Préparer des chayotes est un acte récurrent qui irrémédiablement
me rappelle ma grand-mère :
Carmen :
celle qui pleura de rage et maudit tout, le jour
où la mort vint s’asseoir au bord de son lit ;
celle aux grands airs et de famille aristocratique
celle aux liposuccions et liftings et dents refaites
27 ans, déjà.
Préparer des chayotes, être en travail…
Celle à la Veuve Noire, au Cherry Marnier et Johnny Walker red, blue and black label :
des noms qu’elle prononçait avec distinction et qu’elle rapportait de la frontière.
Elle jouait aux gendarmes et aux voleurs — amassait une fortune, disait-on —
Carmen Capone de Peralvillo Orol,
Des gargotes sur les terrasses d’un voisinage qu’elle jugeait : très convenable.
Carmen de Tokyo, de Madrid, de Turquie, aura toujours un Paris,
ses domaines, ses villas: propriétaire terrienne, blindée, ma grand-mère accumulait.
Née en 27, XXe siècle, elle dansait en cachette de sa mère, ses moments de fugacité,
reprisait les bas fil à fil, elle disait : “autrefois, pendant la guerre”, en ouvrant grand les yeux.
“ Mets du sel, râpe-les très finement ”, disait-elle aussi.
Moi j’l’aimais de toute mon âme,
comme on n’aime qu’une fois
c’était ce qu’en pleurant, elle chantait avec les yeux, et personne ne la voyait, ma grand-mère :
celle qui n’a jamais appelé mes fiancés par leur nom, et qui riait.

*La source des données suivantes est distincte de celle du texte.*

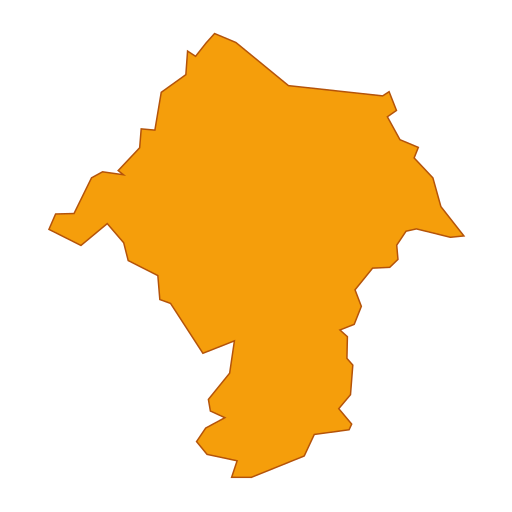 Morgan, Kentucky, United States of America (orthographic projection), rotated 91°
{"feature_id": "52423323B87580730769564", "entity_name": "Morgan", "entity_type": "district", "adm_level": 2, "iso_a3": "USA", "parent_name": "United States of America", "parent_adm1": "Kentucky", "projection": "orthographic", "projection_center": [-83.237, 37.914], "detail": "fine", "context": "isolated", "style": "filled", "palette": "amber", "viewbox_px": 512, "rotation_deg": 91, "n_neighbors": 0, "source": "geoboundaries", "source_scale": "gbopen_adm2", "svg_char_len": 968}
<svg xmlns="http://www.w3.org/2000/svg" viewBox="0 0 512 512"><g transform="rotate(91 256 256)"><path d="M43.6,309.4L57.4,319.9L52.3,328.0L75.9,329.3L94.0,353.6L131.9,359.3L130.9,373.0L149.8,374.2L173.0,395.3L177.1,389.9L174.5,410.9L180.7,421.8L216.7,438.7L217.5,457.1L233.0,463.5L248.5,431.2L226.2,405.3L245.1,388.5L262.8,383.7L277.3,353.8L301.2,351.4L304.9,340.6L354.2,307.4L341.2,276.1L373.6,280.3L400.2,301.1L411.8,298.9L418.2,284.3L428.9,303.3L442.6,312.2L455.2,301.5L461.1,271.3L477.7,276.5L477.4,256.8L455.1,204.3L433.4,194.6L428.1,159.9L422.4,157.4L407.2,170.6L393.0,159.1L363.4,157.3L356.8,163.3L335.1,163.2L328.5,170.8L322.6,156.6L304.5,149.8L288.1,156.4L266.1,139.2L265.0,122.1L256.9,114.0L242.7,115.5L228.6,106.4L226.1,96.1L233.9,62.0L232.3,48.5L203.4,72.0L174.8,80.5L155.2,99.6L144.6,95.6L137.2,114.1L114.5,127.1L108.0,118.1L89.4,125.8L93.7,132.2L85.1,226.5L42.9,279.8L34.3,301.3L43.6,309.4Z" fill="#f59e0b" stroke="#b45309" stroke-width="1.5"/></g></svg>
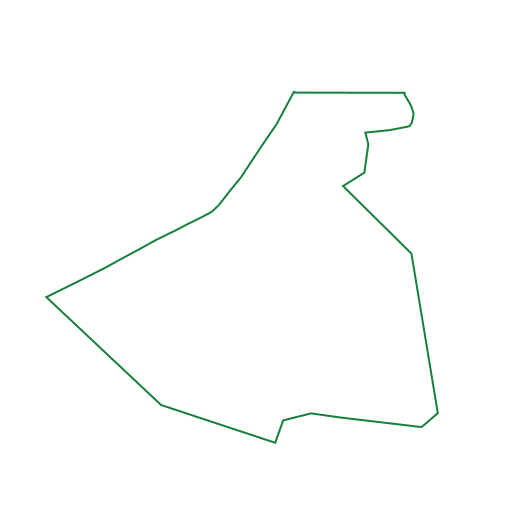 the district of Trou Rouge, Castries, Saint Lucia, rotated 278°
{"feature_id": "8701671B79423766550609", "entity_name": "Trou Rouge", "entity_type": "district", "adm_level": 2, "iso_a3": "LCA", "parent_name": "Saint Lucia", "parent_adm1": "Castries", "projection": "equal_earth", "projection_center": [-60.989, 14.006], "detail": "fine", "context": "isolated", "style": "outline", "palette": "green", "viewbox_px": 512, "rotation_deg": 278, "n_neighbors": 0, "source": "geoboundaries", "source_scale": "gbopen_adm2", "svg_char_len": 664}
<svg xmlns="http://www.w3.org/2000/svg" viewBox="0 0 512 512"><g transform="rotate(278 256 256)"><path d="M73.7,301.0L97.0,305.8L107.8,332.4L107.8,361.3L109.6,443.4L111.5,445.5L125.7,457.9L280.0,409.6L337.4,332.4L353.6,351.7L382.3,351.7L393.4,347.1L399.2,370.6L404.5,386.2L405.9,389.9L409.7,391.7L414.4,392.2L418.9,392.2L424.0,389.9L428.4,387.2L433.9,382.6L436.6,380.7L438.3,380.4L423.1,271.0L424.7,271.0L389.3,258.0L368.0,247.4L331.5,230.0L319.1,222.4L300.8,211.8L293.6,206.0L286.3,196.0L278.0,183.7L270.8,173.7L257.8,154.5L248.5,142.2L235.8,124.9L222.9,107.6L207.8,85.9L186.1,54.1L95.2,182.8L73.7,301.0Z" fill="none" stroke="#15803d" stroke-width="2"/></g></svg>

Celle qui à dos de mule partit en quête de son fils, l’enfant prodigue revenu
mourir dans ses bras : San Marcos, Querétaro, Vallarta, à dos de mule, le fou, l’artisan, sa brebis égarée.
Carmen, celle qui allait seule au théâtre : Broadway disait-elle, Las Vegas aussi,
Avenue Juárez.
Celle aux chaussures élégantes et maquillage, des toilettes à la Carmen Bovary, et une fois elle fut douce :
releva les cheveux de ma mère et l’embrassa, et lui dit qu’elle était gentille.
Siciliens au lieu de Salésiens, disait-elle aux pères de la Cosa Nostra Don
Bosco, rougissante devant leurs filles, les maîtresses ;
l’aristocrate, descendante d’un poète de Xochimilco déjà oublié, et
hélas très romantique, grand-mère.
Celle qui éleva des canaris à la mort de grand-père, et ne dansa plus.
Préparer des chayotes, être en travail.
Celle des derniers jours aux mœurs japonaises, la grand-mère au kimono, lanternes, petits coffrets rouges, porcelaines et pantoufles de nuit très courtes :
Carmen.
Ce poème est extrait du livre De lo perdido, lo hallado [Ce que j’ai trouvé dans la perte], Conaculta, Mexico, 2015.